§ **BRIEF**:
Gather every line of the material that contains the word "nakliye", matching case exactly.

Page images and extracted text
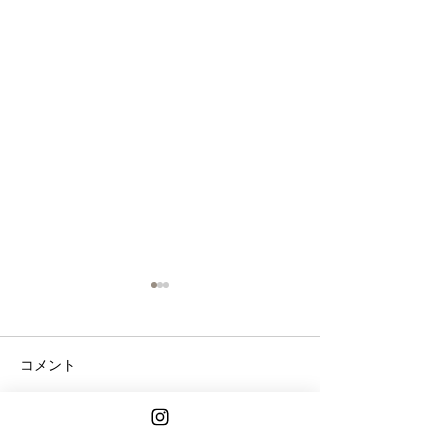
コメント
コメントを追加…
2024パンフェスタ開催中
マムズオーブン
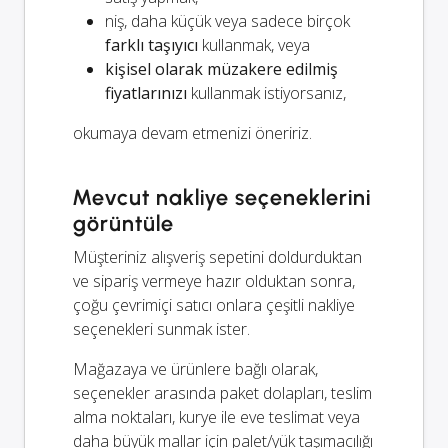
niş, daha küçük veya sadece birçok
farklı taşıyıcı
kullanmak, veya
kişisel olarak müzakere edilmiş
fiyatlarınızı
kullanmak istiyorsanız,
okumaya devam etmenizi öneririz.
Mevcut nakliye seçeneklerini
görüntüle
Müşteriniz alışveriş sepetini doldurduktan
ve sipariş vermeye hazır olduktan sonra,
çoğu çevrimiçi satıcı onlara çeşitli nakliye
seçenekleri sunmak ister.
Mağazaya ve ürünlere bağlı olarak,
seçenekler arasında paket dolapları, teslim
alma noktaları, kurye ile eve teslimat veya
daha büyük mallar için palet/yük taşımacılığı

§ **WRITTEN ANSWER**:
Mevcut nakliye seçeneklerini
çoğu çevrimiçi satıcı onlara çeşitli nakliye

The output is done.